I’m trying to get the first 50 dominant eigenvectors of a huge symmetric matrix, of dimension 65000 x 65000. I’m doing this on a computer cluster, so there’s no RAM limitation. But it still takes forever. In fact I don’t even know how long – I let it run for 2 days and killed the job because it hadn’t finished yet. The code is simple:

ev = eigvecs(eigen(Symmetric(P), 64950:65000))

Where P is an {Int64} matrix.

Is there a faster function besides eigen() that I should be using here? This was the only one I could find that allowed me to specify the K largest (or smallest) eigenvectors, but perhaps others do. This also doesn’t seem to be running parallel, which would otherwise speed things up massively as well, as I likewise could split it across hundreds of cores if there is a way to parallelize.

I guess it is a sparse matrix. In any case, have you considered iterative methods? I use a lot KrylovKit.jl for computing egen elements. You also have IterativeSolver.jl

Yes – I only want the first 50 eigenvectors with the largest corresponding eigenvalues. I’ve never heard of block power iterations before, is there a Julia routine for it?

And you’re correct – the matrix is not sparse. It’s a distance matrix, with zeros on the diagonal, but non-zero (strictly positive) everywhere else.

You might as well use restarted Lanczos or some other Krylov algorithm, no? That should be strictly better than block-power iterations.

Krylov methods aren’t limited to sparse matrices — you just need a way to multiply matrices by vectors. If you have a fast way to multiply matrices by vectors (either because of sparsity or some other structure, e.g. using fast-multipole methods), then they are faster, but you can also use dense matrices, especially if you want the largest-|λ| eigenvalues so that you don’t need shift-and-invert.

Where are you getting such a large dense matrix from? Maybe it has some other structure you can exploit. (At the very least you can parallelize the matrix-vector multiplication.)

This is a phylogenetic distance matrix for 60,000 animal species. The goal is to find the eigenvectors that best explain the phylogenetic dissimilarity among species. Unfortunately it’s inherently dense.

It might be possible to form an approximate “compressed” representation of this matrix that you can multiply by quickly. For example, a lot of distance-like matrices have (approximate) hierarchical low rank structure or other combinations of low-rank structures.

It might also be worth trying this calculation with MKL.jl since MKL has a really really fast reduction to symmetric tridiagonal form.
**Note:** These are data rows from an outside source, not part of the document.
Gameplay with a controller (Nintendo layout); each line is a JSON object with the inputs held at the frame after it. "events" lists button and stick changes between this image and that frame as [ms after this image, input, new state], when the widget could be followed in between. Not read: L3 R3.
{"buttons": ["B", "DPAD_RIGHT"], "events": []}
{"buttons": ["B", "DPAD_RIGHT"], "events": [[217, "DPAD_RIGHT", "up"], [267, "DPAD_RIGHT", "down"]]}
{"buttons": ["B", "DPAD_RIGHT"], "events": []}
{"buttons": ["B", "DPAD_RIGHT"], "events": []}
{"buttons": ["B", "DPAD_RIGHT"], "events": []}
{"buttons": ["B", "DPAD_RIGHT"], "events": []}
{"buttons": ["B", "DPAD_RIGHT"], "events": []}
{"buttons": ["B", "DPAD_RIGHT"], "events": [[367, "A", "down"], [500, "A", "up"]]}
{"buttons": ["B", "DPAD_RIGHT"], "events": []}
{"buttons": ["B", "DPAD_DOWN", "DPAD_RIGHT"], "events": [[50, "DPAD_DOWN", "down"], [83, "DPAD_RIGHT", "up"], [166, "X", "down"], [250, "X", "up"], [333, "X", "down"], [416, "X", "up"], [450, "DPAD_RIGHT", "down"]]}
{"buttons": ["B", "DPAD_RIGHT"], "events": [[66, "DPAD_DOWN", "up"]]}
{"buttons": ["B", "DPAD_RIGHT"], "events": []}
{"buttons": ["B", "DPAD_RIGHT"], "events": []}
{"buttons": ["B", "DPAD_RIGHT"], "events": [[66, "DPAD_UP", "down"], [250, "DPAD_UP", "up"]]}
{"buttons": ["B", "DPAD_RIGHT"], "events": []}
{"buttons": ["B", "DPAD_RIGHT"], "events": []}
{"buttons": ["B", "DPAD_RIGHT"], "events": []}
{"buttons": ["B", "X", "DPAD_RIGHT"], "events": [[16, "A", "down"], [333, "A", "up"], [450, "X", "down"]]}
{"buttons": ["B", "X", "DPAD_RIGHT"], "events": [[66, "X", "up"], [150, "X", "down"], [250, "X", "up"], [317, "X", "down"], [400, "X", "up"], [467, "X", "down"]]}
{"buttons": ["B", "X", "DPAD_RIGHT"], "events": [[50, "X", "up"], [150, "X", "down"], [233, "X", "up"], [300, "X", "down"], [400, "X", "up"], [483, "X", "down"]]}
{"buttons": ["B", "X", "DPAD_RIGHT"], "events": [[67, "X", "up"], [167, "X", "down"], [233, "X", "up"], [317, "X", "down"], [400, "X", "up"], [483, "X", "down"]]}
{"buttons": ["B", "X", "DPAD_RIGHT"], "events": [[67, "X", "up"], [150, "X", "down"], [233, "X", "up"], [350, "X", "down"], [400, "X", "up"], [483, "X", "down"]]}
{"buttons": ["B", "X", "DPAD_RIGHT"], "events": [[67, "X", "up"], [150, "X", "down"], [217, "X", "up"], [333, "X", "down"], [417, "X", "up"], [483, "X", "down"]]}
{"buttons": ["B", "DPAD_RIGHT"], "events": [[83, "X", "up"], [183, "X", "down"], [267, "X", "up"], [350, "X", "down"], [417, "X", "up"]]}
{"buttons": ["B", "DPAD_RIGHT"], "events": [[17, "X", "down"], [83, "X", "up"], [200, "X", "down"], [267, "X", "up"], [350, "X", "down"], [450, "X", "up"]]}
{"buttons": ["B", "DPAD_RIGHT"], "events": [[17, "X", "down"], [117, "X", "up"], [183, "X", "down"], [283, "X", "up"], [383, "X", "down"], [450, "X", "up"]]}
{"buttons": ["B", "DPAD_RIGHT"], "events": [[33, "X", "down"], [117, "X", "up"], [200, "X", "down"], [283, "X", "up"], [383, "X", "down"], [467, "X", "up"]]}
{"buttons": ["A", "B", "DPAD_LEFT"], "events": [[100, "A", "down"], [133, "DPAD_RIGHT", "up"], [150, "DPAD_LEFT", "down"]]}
Particularly, if you happen to have a machine with many cores.

as @stevengj suggests, your matrix may still have a lot of structure despite being dense. I have a package for H-matrices that implements a particularly simple hierarchical format called HODLR (“hierarchically off-diagonal low rank”). This of course only helps if there is structure to be exploited, and if you’re interested I (or somebody else) can expand on common sources of that structure.

On my machine (an intel i5-11600K with a completely broken BLAS-3 until openblas 3.14 comes to Fedora), in the case of a matrix that very much does have that structure, I can assemble a 60k square matrix in about 130ms. And for matrices that would actually fit in RAM, you could check that the matvec accuracy is quite good. Probably not quite tol (see below), but probably better than 10*tol. Here’s an example:

using KernelMatrices, KernelMatrices.HODLR, BenchmarkTools
# this could also have the syntax kernel_entry(j, k, parameters), or
# kernel_function(ptj, ptk, parameters), where you'd construct K with a vector
# of points instead of the integer indices.
function kernel_entry(j,k)
exp(-abs(j-k)/100)
end
K = KernelMatrix(1:60_000, 1:60_000, kernel_entry)
tol = 1e-14 # ACA fact precision
maxrank = 0 # maximum rank
level = HODLR.LogLevel(8) # log2(n) - 8 dyadic 2x2 splittings
# 130 ms with a single thread on my computer. Not too bad.
# if you want a direct solve, you can also factorize this matrix,
# and assuming that the off-diagonal block rank is bounded then the
# factorization and solve will be O(n log^2 n).
@btime HK = KernelHODLR($K, $tol, $maxrank, $level, nystrom=false)

The package really depends on being able to conveniently get individual elements of your matrix, though. So if you have something that looks like \textbf{X} \textbf{X}^T or something, unless \textbf{X} is pretty skinny then this might not be super helpful. But maybe something to look into.